Jinogondolella Temporal range: Kungurian–Capitanian PreꞒ Ꞓ O S D C P T J K Pg N

Scientific classification
- Kingdom: Animalia
- Phylum: Chordata
- Infraphylum: Agnatha
- Class: †Conodonta
- Order: †Ozarkodinida
- Family: †Gondolellidae
- Genus: †Jinogondolella Mei and Wardlaw 1994
- Species: †Jinogondolella aserrata; †Jinogondolella nanginkensis; †Jinogondolella postserrata;

= Jinogondolella =

Extinct genus of jawless fishes

Jinogondolella is an extinct genus of conodonts.

== Use in stratigraphy ==
The top of the Kungurian (the base of the Roadian and the Guadalupian series) is defined as the place in the stratigraphic record where fossils of the species Jinogondolella nanginkensis first appeared.

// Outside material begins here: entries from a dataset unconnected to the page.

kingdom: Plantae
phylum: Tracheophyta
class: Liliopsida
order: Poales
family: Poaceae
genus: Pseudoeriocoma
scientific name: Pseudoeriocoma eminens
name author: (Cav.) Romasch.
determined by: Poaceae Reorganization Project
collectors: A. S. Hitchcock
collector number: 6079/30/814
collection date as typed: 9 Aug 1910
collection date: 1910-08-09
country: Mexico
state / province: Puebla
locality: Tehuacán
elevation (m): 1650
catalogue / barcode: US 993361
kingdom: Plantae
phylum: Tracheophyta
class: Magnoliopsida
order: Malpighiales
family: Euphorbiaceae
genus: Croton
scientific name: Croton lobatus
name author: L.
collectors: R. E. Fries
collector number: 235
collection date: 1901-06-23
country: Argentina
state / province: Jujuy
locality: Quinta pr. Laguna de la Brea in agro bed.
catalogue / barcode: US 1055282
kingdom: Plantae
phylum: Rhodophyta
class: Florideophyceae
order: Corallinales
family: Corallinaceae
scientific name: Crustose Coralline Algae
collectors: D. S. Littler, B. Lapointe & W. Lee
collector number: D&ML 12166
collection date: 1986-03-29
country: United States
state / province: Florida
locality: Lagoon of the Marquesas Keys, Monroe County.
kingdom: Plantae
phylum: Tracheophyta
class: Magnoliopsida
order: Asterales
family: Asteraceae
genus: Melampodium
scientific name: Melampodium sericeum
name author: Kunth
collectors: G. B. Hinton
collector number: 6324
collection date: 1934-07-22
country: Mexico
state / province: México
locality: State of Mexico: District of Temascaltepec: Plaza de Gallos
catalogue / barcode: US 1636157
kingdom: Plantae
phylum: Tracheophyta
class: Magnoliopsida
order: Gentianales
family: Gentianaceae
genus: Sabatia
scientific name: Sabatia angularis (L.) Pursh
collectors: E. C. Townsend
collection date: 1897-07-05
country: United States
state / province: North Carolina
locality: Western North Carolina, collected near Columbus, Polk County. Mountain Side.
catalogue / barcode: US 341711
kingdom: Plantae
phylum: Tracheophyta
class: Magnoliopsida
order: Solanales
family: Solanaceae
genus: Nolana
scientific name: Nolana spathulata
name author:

The base of the Wordian stage is defined as the place in the stratigraphic record where fossils of the species Jinogondolella aserrata first appeared. The global reference profile for this stratigraphic boundary is located at Getaway Ledge in the Guadalupe Mountains of Texas.

The base of the Capitanian stage is defined as the place in the stratigraphic record where fossils of the species Jinogondolella postserrata first appeared. The global reference profile for this stratigraphic boundary is located at Nipple Hill in the southern Guadalupe Mountains of Texas.